# 1986 Pace Arrow chasis ?'s



## Darrell (Mar 6, 2004)

I am looking at a 1986 Fleetwood Pace Arrow. 30' w/ a blown 454. I have heard it will either have a GM P30 or John Deere chasis. How do I tell which is which? I imagine the Deere chasis would be more rugged...Is this assumption true.


----------



## Gary B (Mar 7, 2004)

1986 Pace Arrow chasis ?'s

Hi Darrell, if it has indepentant front suspendtion, coil springs with air bags its a Chev P-30, I am not 100% positive but think that all the John Deere's had Ford 460's. Yes the JD is a tuffer chassis, but maybe be harder to get parts for. Have you checked out what the cost of a new 454 and installation will be, it may not be worth it unless you almost get the unit for nothing.
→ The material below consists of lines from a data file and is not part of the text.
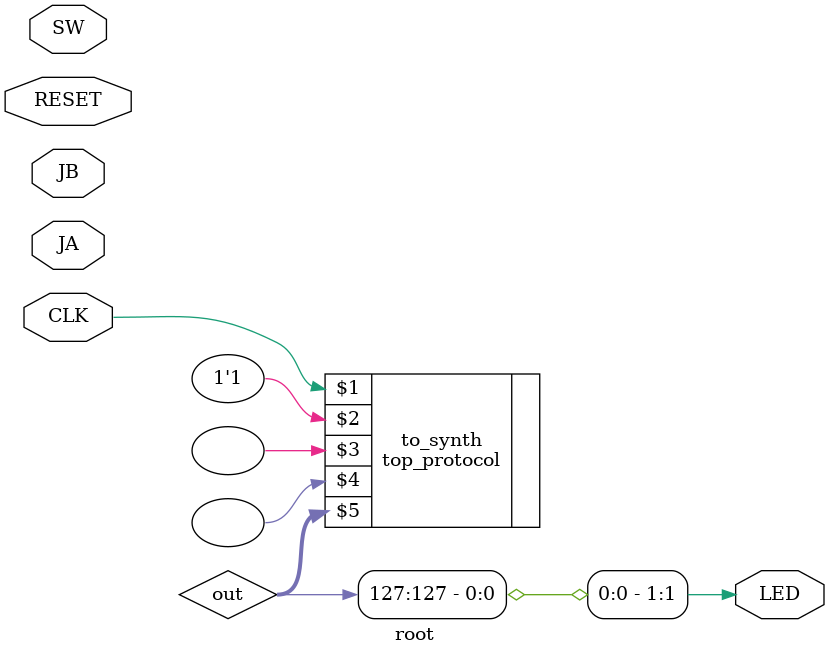
<source format=v>
`timescale 1ns / 1ps

module root(
    input CLK,
    input RESET,
    input [15:0] SW,
    inout [8:1] JA,
    input [8:1] JB,
    output [15:0] LED
    );
    
//    wire [255:0] key = 256'h0;
//    wire [127:0] plain = 256'h0;
//    wire [127:0] cipher;
//    wire [1919:0] rk;
//        roundkey_gen rk_test(CLK, key, rk);
//    aes_encrypt encrypt_test(CLK, rk, plain, cipher);
    
    wire[127:0] out;
    top_protocol to_synth(CLK, 1'b1, , , out , , , ,);
    
    //roundkey_gen rk_test(CLK, key, rk);
    //aes_encrypt encrypt_test(CLK, rk, plain, cipher);
    
    assign LED[1] = out[127];
    
endmodule
</source>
Most 1996 Pace Arrows in good conditon are worth less then a new engine & installation.   :laugh:    :bleh:  :approve: 
PS: You didn't say which model or length Pace your looking at, but Nadas price for a 29' is about $11000 to $12000, you can check prices here www.nadaguides.com


----------



## Darrell (Mar 7, 2004)

1986 Pace Arrow chasis ?'s

Thanks Gary.
The MH is a 33' with dual A/c's and dual furnaces each with it's own thermostat, a split bath, queen island bed and 6.5KW Onan, driver AND passenger doors with electric windows on each. It is in decent shape interior and a little rough outside.
An installed 454 is roughly 6-7K if my machine shop does it but I can build and instal one for about $1600. Building the engine is a no brainer..intal will be a pain but I am not going to pay someone to do it. 
The guy wants 3K for the unit as is. So that makes $4600 I would be into it for if I pay him his asking price. Figure another 4-5 hundred in misc stuff to get it up to snuff...assuming everything else works.
So I figure if it would be worth 10K with a good engine I would be money ahead.
What do you think?
Darrell


----------



## Gary B (Mar 7, 2004)

1986 Pace Arrow chasis ?'s

Yes if you can do a lot or most of the labor yourself then you will be in good shape, and I think $3000 is a good price, if all the applinaces work, check out the refer and airs, furnaces, water heater etc. It'll be some work but problay worth i. Good luck.   :laugh:    :bleh:  :approve:


----------